Samstag, 5. Juli 2014

Timur Vermes „Er ist wieder da“

Adolf Hitler erwacht 2011 auf einer Brache mitten in Berlin. Was wäre wenn- so die Idee, die Timur Vermes in seinem Roman spinnt und erschreckend realistisch darstellt. Genau so könnte es ablaufen. Niemand realisiert, was der Typ wirklich will, obwohl er es deutlich sagt und sogar die Phrasen von damals verwendet (in dem Buch ist er ja auch der Echte, der von damals). Alle lachen über das, was er von sich gibt- genau wie 1933, als auch viele Intellektuelle meinten, dass der Typ sich nicht lange halten würde.

Das, worüber Timur Vermes „seinen“ Hitler sich wundern oder aufregen lässt, ist vieles, worüber sich breite Bevölkerungsgruppen ärgern. Das freie Fernsehen, die dort gezeigten Sendungen zum Fremdschämen, diejenigen, in denen sich Menschen seelisch komplett entblößen, rasende Autofahrer vor Schulen und Kitas u.v.a.m.
Der Protagonist zieht mit Originaluniform und in Begleitung eines Fernsehteams durch Berlin und befragt Leute auf der Straße. Viele halten sich wegen seiner Uniform zurück, aber manche sind auch dadurch nicht zu bremsen. Der Frust scheint groß zu sein, der über bestimmte Verhältnisse, wie auch der darüber, dass sich nichts ändert. Seine Fernsehshow und seine Internetseite „Führerhauptquartier“ erfahren jedenfalls erschreckend großen Zuspruch.
Beim Lesen ertappe ich mich dabei, wie ich lache oder denke: „Genau!“ Dann halte ich inne und denke: Moment mal? Sehne ich mich etwa nach einem Führer, nach diktatorischer Ordnung?
Nein, natürlich nicht!

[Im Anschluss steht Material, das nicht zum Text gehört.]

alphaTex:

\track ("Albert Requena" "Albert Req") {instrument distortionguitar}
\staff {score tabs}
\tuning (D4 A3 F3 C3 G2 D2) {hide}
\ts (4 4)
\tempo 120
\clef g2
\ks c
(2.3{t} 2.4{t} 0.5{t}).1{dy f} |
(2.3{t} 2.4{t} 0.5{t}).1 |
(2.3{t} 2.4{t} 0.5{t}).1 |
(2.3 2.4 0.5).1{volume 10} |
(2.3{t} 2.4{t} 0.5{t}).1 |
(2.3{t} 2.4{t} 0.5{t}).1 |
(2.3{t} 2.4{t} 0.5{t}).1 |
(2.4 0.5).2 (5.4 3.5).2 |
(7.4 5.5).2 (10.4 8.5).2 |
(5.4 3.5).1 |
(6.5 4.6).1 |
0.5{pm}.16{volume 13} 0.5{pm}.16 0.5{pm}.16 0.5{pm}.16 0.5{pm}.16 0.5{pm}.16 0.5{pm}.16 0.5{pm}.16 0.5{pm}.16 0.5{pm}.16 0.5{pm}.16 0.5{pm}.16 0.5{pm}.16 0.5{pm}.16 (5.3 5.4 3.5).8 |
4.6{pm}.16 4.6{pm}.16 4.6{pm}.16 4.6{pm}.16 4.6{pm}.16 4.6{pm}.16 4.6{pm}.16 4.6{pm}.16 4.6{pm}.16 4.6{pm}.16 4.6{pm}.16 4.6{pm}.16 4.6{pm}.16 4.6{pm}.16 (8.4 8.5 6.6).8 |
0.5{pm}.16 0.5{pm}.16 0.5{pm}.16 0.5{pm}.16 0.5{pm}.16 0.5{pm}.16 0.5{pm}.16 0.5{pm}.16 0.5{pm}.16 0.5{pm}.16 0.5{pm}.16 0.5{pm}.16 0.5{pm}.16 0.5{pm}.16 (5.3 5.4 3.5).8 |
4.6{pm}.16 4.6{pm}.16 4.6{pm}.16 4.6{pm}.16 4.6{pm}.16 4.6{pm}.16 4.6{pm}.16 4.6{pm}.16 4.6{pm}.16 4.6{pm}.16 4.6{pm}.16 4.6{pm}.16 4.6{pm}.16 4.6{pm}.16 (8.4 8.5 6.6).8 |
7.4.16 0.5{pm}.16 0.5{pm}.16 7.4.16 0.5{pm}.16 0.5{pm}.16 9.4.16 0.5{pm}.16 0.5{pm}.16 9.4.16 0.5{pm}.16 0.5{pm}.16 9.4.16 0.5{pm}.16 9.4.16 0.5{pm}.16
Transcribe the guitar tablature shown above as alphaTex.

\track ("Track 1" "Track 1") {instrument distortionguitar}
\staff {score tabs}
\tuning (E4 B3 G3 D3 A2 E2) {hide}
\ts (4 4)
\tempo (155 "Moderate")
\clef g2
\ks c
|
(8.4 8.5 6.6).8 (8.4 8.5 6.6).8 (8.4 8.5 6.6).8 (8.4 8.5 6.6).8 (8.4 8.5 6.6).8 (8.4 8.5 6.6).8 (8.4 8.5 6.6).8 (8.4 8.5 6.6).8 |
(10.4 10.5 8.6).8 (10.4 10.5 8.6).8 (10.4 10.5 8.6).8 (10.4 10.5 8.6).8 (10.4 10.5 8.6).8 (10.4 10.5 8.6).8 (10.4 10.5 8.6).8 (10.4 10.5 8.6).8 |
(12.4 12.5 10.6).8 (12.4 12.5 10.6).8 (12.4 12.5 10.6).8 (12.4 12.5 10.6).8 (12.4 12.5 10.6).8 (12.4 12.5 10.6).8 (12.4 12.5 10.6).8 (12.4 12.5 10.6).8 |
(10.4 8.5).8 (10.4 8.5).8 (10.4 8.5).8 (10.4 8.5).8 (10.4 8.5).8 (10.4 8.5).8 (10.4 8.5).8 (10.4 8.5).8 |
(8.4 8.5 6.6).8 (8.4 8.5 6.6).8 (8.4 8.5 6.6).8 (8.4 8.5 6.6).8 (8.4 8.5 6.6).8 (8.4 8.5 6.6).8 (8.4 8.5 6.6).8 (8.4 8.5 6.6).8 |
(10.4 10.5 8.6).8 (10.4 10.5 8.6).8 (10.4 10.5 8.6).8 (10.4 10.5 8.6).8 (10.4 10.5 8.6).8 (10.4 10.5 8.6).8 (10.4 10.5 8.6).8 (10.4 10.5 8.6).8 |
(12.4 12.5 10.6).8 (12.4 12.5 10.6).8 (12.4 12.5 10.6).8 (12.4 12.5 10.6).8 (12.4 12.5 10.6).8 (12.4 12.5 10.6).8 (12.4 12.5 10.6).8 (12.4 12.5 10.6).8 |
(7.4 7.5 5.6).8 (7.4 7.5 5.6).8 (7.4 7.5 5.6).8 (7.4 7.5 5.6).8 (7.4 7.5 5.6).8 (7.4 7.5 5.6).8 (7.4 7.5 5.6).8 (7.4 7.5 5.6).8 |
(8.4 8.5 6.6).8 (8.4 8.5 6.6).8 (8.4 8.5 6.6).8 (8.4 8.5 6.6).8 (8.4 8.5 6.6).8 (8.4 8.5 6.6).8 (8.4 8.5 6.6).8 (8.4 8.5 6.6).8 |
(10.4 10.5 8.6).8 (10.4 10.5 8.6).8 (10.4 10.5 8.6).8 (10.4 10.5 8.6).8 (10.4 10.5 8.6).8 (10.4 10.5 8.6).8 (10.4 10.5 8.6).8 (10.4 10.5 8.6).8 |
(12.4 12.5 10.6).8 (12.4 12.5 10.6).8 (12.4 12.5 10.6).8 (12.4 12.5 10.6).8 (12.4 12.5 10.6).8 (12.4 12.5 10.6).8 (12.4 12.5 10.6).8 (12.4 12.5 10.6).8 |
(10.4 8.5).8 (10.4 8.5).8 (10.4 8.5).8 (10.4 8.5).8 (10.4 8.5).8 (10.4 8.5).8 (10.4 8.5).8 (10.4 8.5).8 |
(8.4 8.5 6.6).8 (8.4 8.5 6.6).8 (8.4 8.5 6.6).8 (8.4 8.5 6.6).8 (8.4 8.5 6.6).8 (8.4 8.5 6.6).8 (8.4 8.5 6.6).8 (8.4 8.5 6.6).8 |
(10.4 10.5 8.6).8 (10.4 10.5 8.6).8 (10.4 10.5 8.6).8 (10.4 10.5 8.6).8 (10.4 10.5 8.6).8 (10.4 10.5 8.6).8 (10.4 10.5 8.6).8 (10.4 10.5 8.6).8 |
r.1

Aber die Frage, welche Werte gelten hier eigentlich noch und warum werden es scheinbar immer weniger, stellt sich schon, einerseits ausgelöst durch die Probleme, die der Autor „seinen Hitler“ benennen lässt und andererseits durch die Art wie mit jenem umgegangen wird von Seiten der Fernsehleute, die in ihm „nur“ einen Komödianten sehen, seine Worte nie ernst nehmen, sondern nur die Quoten sehen, die sie mit ihm erzielen können: Hauptsache  es lohnt sich, dann sind die Inhalte egal, dann werden Werte unwichtig…
Timur Vermes lässt offen, was aus jenem Wiedererwachten wird- da hat der Leser viel Raum zum Spekulieren.
Der Begriff „römische Dekadenz“ fällt mir ein und die Sorge, dass, wenn einer wie jener 1933 aufträte, er womöglich schnell Zulauf hätte.